Chapitre 14

Depuis le début
                                    

— Princesse d'Ilios, je réponds avec une politesse égale à la sienne, conscient de mon trop long silence.

Elle baisse la tête tout en prenant soin de garder ses yeux braqués sur ma personne. Ma révérence ne vient jamais et j'espère qu'elle n'est pas assez bête pour croire que je lui retourne la politesse.

Il me faut quelques secondes pour me ressaisir et accepter le rôle que j'ai à jouer dans cette mascarade. J'oublie la belle et la biche, le feu dans ses yeux, puis saute souplement de mon cheval en grimaçant quand le froid attaque mes pieds engourdis par l'inactivité.

Immédiatement, un soldat se détache du reste du cortège d'Ilios. Son armure est en parfait état, lustrée pour l'occasion. Ses belles insignes d'honneur brillent sur son torse, prouvant qu'il est, en plus d'être considéré par le roi d'Ilios, un homme aussi con qu'il est pédant. Nullement impressionné par sa démonstration de force, je fais signe à Néro de récupérer les rênes de Nox et m'avance d'un pas assuré vers la princesse. Le soldat fait de même, faisant trottiner son cheval jusqu'à nous, son épée prête à être brandit autant que la mienne. Quand j'arrive aux pieds des sabots de son cheval, la belle me regarde de haut et hausse les sourcils. Alors, je lui propose ma main tandis que le soldat tend son épée dans ma direction.

— Thibault, réprimande-t-elle d'une voix ferme, reste en arrière.

Le soldat ne recule ni n'obéit, restant à un mètre à peine, la lame pointant mon visage masqué.

— J'ai le loup, vous avez le chien, je plaisante, mauvais.

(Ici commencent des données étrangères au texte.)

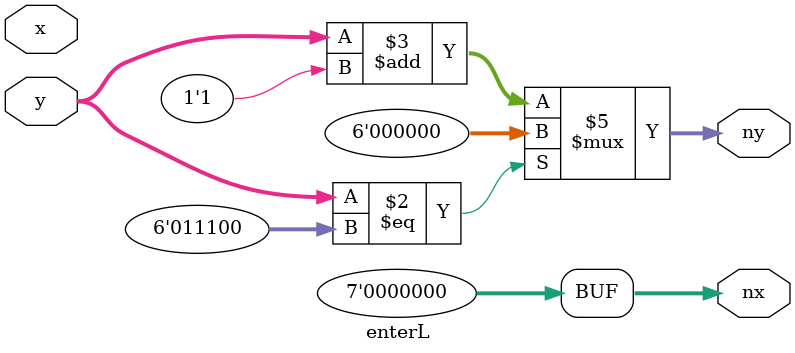
<source format=v>
module edit_mode(input sL,
					  input resetn,
					  input clk,
					  input [6:0] asciiin,
					  input [5:0] clrin,
					  input asciiready,
					  output reg [6:0] cx,
					  output reg [5:0] cy,
					  output [5:0] ccol,
					  output reg [6:0] asciiout,
					  output reg cwren,
					  output reg [6:0] hx,
					  output reg [5:0] hy,
					  output ho,
					  output hen);
assign ccol = clrin;					  

reg [6:0] cxs, cxl, futxs, futxl;
reg [5:0] cys, cyl, futys, futyl;
reg state;

wire [6:0] nxs, bxs, nlxs, nxl, bxl, nlxl;
wire [5:0] nys, bys, nlys, nyl, byl, nlyl;

backspaceS bss(cxs, cys, bxs, bys);
backspaceL bsl(cxl, cyl, bxl, byl);
nextS nes(cxs, cys, nxs, nys);
nextL nel(cxl, cyl, nxl, nyl);
enterS ens(cxs, cys, nlxs, nlys);
enterL enl(cxl, cyl, nlxl, nlyl);

always @(*)
begin
	if (sL) begin
		cx <= cxl;
		cy <= cyl;
	end else begin
		cx <= cxs;
		cy <= cys;
	end
end

reg counter;
reg accept;
reg [22:0] acceptdelay;
always @(negedge resetn or 
			posedge clk)
begin
if (~resetn) begin
	counter <= 1'b0;
	accept <= 1'b1;
	acceptdelay <= 23'b0;
end else if (asciiready && (acceptdelay == 23'b0)) begin
	accept <= 1'b1;
	acceptdelay <= 23'b11111111111111111111111;
	counter <= 1'b1;
end else if (acceptdelay != 23'b0) begin
	acceptdelay <= acceptdelay - 1'b1;
	accept <= 1'b0;
end
else accept <= 1'b0;
end
// write logic
always @(negedge resetn or posedge clk) begin
	if (~resetn) begin
		cxs <= 7'b0;
		cxl <= 7'b0;
		cys <= 6'b0;
		cyl <= 6'b0;
		futxs <= 7'b0;
		futxl <= 7'b0;
		futys <= 6'b0;
		futyl <= 6'b0;
		state <= 2'b00;
	end
	else if (~state) begin
		// do nothing for new chars
		if (accept) begin
			state <= 1'b1;
			if (sL) begin
				case (asciiin)
				7'd13: begin
					// newline
					cwren <= 1'b0;
					futxl <= nlxl;
					futyl <= nlyl;
				end
				7'd8: begin
					// backspace
					cwren <= 1'b1;
					asciiout <= 7'd32;
					futxl <= bxl;
					futyl <= byl;
				end
				default: begin
					cwren <= 1'b1;
					asciiout <= asciiin;
					futxl <= nxl;
					futyl <= nyl;
				end
				endcase
			end else begin 
				case (asciiin)
				7'd13: begin
					// newline
					cwren <= 1'b0;
					futxs <= nlxs;
					futys <= nlys;
				end
				7'd8: begin
					// backspace
					cwren <= 1'b1;
					asciiout <= 7'd32;
					futxs <= bxs;
					futys <= bys;
				end
				default: begin
					cwren <= 1'b1;
					asciiout <= asciiin;
					futxs <= nxs;
					futys <= nys;
				end
				endcase 
			end
		end
	end else begin
		state <= 1'b0; 
		cwren <= 1'b0; 
		if (sL) begin
			cyl <= futyl;
			cxl <= futxl;
		end else begin
			cxs <= futxs;
			cys <= futys;
		end
	end
end

// highlight logic
reg [24:0] hlc;
assign hen = 1'b1;
reg hlyes;
always @(posedge clk) begin
	
	if (~resetn) begin
		hlc <= 24'b100101000000000000000000;
		hlyes <= 1'b1;
	end
	else if (hlc != 23'b0) begin
		hlc <= hlc - 24'b0000000000000000000001;
	end
	else begin
		hlc <= 24'b100101000000000000000000;
		hlyes <= ~hlyes;
	end
end

always @(posedge clk or negedge resetn) begin
	if (~resetn) begin
		hx <= 7'b0;
		hy <= 6'b0;
	end else begin
		if (((hx > 7'd40) & sL) | ((hx > 7'd80))) begin
			if (((hy > 6'd29) & sL) | ((hy > 6'd59))) begin
				hx <= 7'b0;
				hy <= 6'b0;
			end else begin
				hx <= 7'b0;
				hy <= hy + 1'b1;
			end
		end else begin
			hx <= hx + 1'b1;
			hy <= hy;
		end
	end
end

assign ho = ((hx == cx) && (hy == cy) && hlyes);

endmodule

module backspaceS(input [6:0] x,
					 input [5:0] y,
					 output reg [6:0] nx,
					 output reg [5:0] ny);
	always @(*) begin
		if (x == 7'b0) begin
			if (y == 6'b0) begin
				nx = 7'd79;
				ny = 6'd58; 
			end else begin
				nx = 7'd79;
				ny = y - 1'b1;
			end
		end else begin
			nx = x - 1'b1;
			ny = y;
		end
	end
endmodule 

module backspaceL(input [6:0] x,
					 input [5:0] y,
					 output reg [6:0] nx,
					 output reg [5:0] ny);
	always @(*) begin
		if (x == 7'b0) begin
			if (y == 6'b0) begin
				nx = 7'd39;
				ny = 6'd28; 
			end else begin
				nx = 7'd39;
				ny = y - 1'b1;
			end
		end else begin
			nx = x - 1'b1;
			ny = y;
		end
	end
endmodule 

module nextS(input [6:0] x,
					 input [5:0] y,
					 output reg [6:0] nx,
					 output reg [5:0] ny);
	always @(*) begin
		if (x == 7'd79) begin
			if (y == 6'd58) begin
				nx = 7'd0;
				ny = 6'd0; 
			end else begin
				nx = 7'd0;
				ny = y + 1'b1;
			end
		end else begin
			nx = x + 1'b1;
			ny = y;
		end
	end
endmodule

module nextL(input [6:0] x,
					 input [5:0] y,
					 output reg [6:0] nx,
					 output reg [5:0] ny);
	always @(*) begin
		if (x == 7'd39) begin
			if (y == 6'd28) begin
				nx = 7'd0;
				ny = 6'd0; 
			end else begin
				nx = 7'd0;
				ny = y + 1'b1;
			end
		end else begin
			nx = x + 1'b1;
			ny = y;
		end
	end
endmodule

module enterS(input [6:0] x,
					 input [5:0] y,
					 output reg [6:0] nx,
					 output reg [5:0] ny);
	always @(*) begin
		if (y == 6'd58) begin
			nx = 7'd0;
			ny = 6'd0;
		end else begin
			nx = 7'd0;
			ny = y + 1'd1;
		end
	end
endmodule

module enterL(input [6:0] x,
					 input [5:0] y,
					 output reg [6:0] nx,
					 output reg [5:0] ny);
	always @(*) begin
		if (y == 6'd28) begin
			nx = 7'd0;
			ny = 6'd0;
		end else begin
			nx = 7'd0;
			ny = y + 1'd1;
		end
	end
endmodule


</source>
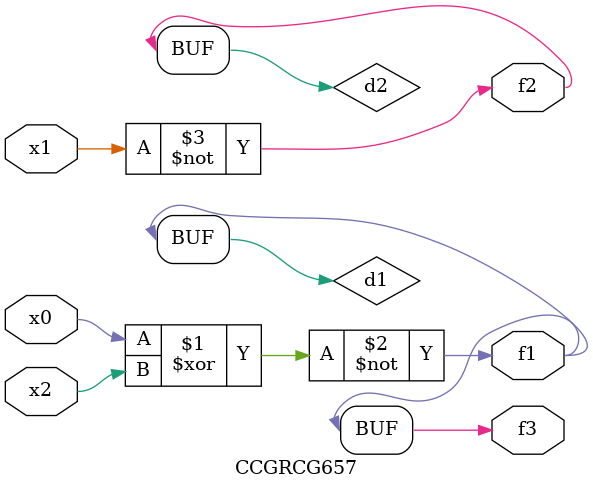
<source format=v>
module CCGRCG657(
	input x0, x1, x2,
	output f1, f2, f3
);

	wire d1, d2, d3;

	xnor (d1, x0, x2);
	nand (d2, x1);
	nor (d3, x1, x2);
	assign f1 = d1;
	assign f2 = d2;
	assign f3 = d1;
endmodule

</source>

La belle ignore ma pique autant que ma main et se laisse glisser jusqu'à atterrir souplement sur la terre ferme. De l'autre côté de son cheval, je ne peux apercevoir que ses bottes et un bout de velours en plus de quelques flèches qui se baladent dans son carquois.

— Vous devriez faire attention, même si l'on dit qu'un chien ne mord jamais la main qui le nourrit, celui-là à l'air particulièrement agressif, je renchéris.

— Votre loup n'est pas présent ? remarque-t-elle en passant outre mes piques.

Légèrement agacé qu'elle ait remarqué l'absence de Ryen, il ne m'est pas difficile de trouver une parade pour expliquer sa défection. Hors de question qu'elle comprenne que le loup se balade dans les bois à la recherche d'une faille dans leur défense.

— N'avez-vous jamais entendu les légendes à son sujet ? je demande, déviant son attention.

— Quelles légendes ? s'enquit-elle tout en contournant son cheval, se retrouvant presque face à moi.

— Quand la lune est aussi ronde que le ventre d'une femme pleine, le loup se transforme en une bête féroce et assoiffée de sang, ne faisant ainsi plus la différence entre ses pairs et le reste du monde. Alors il s'isole dans les bois, loin de la zone de combat, et hurle à la mort jusqu'à ce que l'éblouissement surgisse.

— C'est un conte pour tenir les enfants loin des bois.

Je souris, heureux de porter mon masque pour qu'elle n'aperçoive pas la grimace affreuse qu'offre mon rictus. Non pas que je m'intéresse à l'intérêt physique qu'elle puisse me porter, mais bien car la séduire serait ardu si elle me trouvait laid dès le début.

— Vous ne croyez donc pas en la magie ? j'ironise, prêts à sortir la carte de l'enchanteresse si elle vient à avoir le culot de répondre par la négative.

Les ombres dansent sur son visage, rendant son inspection particulièrement hasardeuse. Je peux sans doute certifier qu'elle est belle, mais la beauté s'arrête là où la mauvaise foi commence. Si elle en fait preuve, la courtiser deviendrait une tâche bien désagréable. Je serais alors obligé de me contenter de la beauté de ses traits en devenant aussi sourd que mon père face aux doléances des citoyens de son royaume.